Empty homes can look and feel forlorn, unwanted, even sad! Not the best feelings to create when marketing a home to new buyers. One of the first places to spend time when focusing energy and money on an empty home for sale is the curb appeal: the front lawn, the walkway, the porch or stoop, the front door, the numbers, the first floor windows. You may not be able to fix cracks in the sidewalk, but you can prune weeds, place pots of flowers or small statues or a fountain. If empty windows stare out at you, placement of warm and welcoming curtains will beckon buyers from the street. Doors and windows should be washed and gleaming. The front porch should be swept; don’t forget the ceiling where spider webs and/or bee’s nests could be hiding. Make sure this area is well-lit at night; an easy fix is to use solar lighting on a walkway. Make sure the path to the front door is clear, friendly and welcoming. In fact, something as simple as a fresh welcome mat can do wonders.

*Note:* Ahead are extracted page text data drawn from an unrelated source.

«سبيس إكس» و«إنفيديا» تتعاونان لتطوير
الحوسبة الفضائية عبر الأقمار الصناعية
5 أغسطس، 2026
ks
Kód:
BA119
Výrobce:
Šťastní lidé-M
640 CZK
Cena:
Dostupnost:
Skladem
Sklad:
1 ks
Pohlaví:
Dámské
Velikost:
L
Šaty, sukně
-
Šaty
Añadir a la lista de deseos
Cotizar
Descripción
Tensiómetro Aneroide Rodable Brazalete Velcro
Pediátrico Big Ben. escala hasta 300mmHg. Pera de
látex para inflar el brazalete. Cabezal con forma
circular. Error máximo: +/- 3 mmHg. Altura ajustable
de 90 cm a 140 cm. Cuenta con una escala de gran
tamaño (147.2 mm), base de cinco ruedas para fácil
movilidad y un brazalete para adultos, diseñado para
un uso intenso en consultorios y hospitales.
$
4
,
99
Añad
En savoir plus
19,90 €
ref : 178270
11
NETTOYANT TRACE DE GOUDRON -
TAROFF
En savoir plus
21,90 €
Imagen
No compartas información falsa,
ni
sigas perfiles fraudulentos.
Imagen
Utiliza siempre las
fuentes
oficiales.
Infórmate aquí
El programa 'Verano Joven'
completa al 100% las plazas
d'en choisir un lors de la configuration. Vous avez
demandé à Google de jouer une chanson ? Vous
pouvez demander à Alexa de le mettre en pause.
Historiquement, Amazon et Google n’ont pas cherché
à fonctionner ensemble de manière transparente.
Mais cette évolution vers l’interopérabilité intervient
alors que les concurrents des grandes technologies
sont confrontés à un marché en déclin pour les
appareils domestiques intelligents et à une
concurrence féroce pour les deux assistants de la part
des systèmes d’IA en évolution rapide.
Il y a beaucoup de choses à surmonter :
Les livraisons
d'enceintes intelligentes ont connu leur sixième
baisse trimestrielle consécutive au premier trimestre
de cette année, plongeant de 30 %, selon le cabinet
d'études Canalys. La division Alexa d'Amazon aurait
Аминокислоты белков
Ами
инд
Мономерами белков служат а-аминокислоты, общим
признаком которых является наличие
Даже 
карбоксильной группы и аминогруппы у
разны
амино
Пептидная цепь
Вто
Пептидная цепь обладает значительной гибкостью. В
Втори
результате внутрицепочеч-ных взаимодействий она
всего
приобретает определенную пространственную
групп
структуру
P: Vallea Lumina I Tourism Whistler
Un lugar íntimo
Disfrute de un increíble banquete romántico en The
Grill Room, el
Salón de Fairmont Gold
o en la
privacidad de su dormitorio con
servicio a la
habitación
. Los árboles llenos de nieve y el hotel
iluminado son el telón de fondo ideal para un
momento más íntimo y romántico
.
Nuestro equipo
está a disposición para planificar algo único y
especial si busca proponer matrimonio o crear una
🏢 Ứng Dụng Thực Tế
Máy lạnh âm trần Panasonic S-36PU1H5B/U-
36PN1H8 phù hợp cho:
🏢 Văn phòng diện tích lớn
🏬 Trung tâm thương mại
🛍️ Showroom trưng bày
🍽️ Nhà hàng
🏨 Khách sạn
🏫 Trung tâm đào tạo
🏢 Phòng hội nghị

Now that buyers feel welcome as they come up the path, it’s time to tackle that first impression as they walk through the door. The entry area is vitally important to creating a feeling about the house. One suggestion is to place an entry table for buyers to place papers, keys, a handbag, gloves. As sellers, if you prefer that buyers remove their shoes, a shoe caddy with a basket of booties would be welcome in this area. A small live plant suggests that the home is being taken care of. A dish of mints smells nice and is a tiny “thank you” for stopping by.
In large empty rooms sometimes one piece can make a complete statement without having to furnish the whole space. Try a large painting, one piece of furniture with pillows or an interesting rug. Watch out for sharp angles that greet people when they walk into room. These angles usually serve to make people uncomfortable without knowing why. They can be softened with plants in front of them, or a fabric curtain. Even a blanket tossed over the arm of a chair or couch can soften an angle.
You don’t need to spend a lot of money trying to make an empty house feel furnished and inviting. its about small changes in big ways.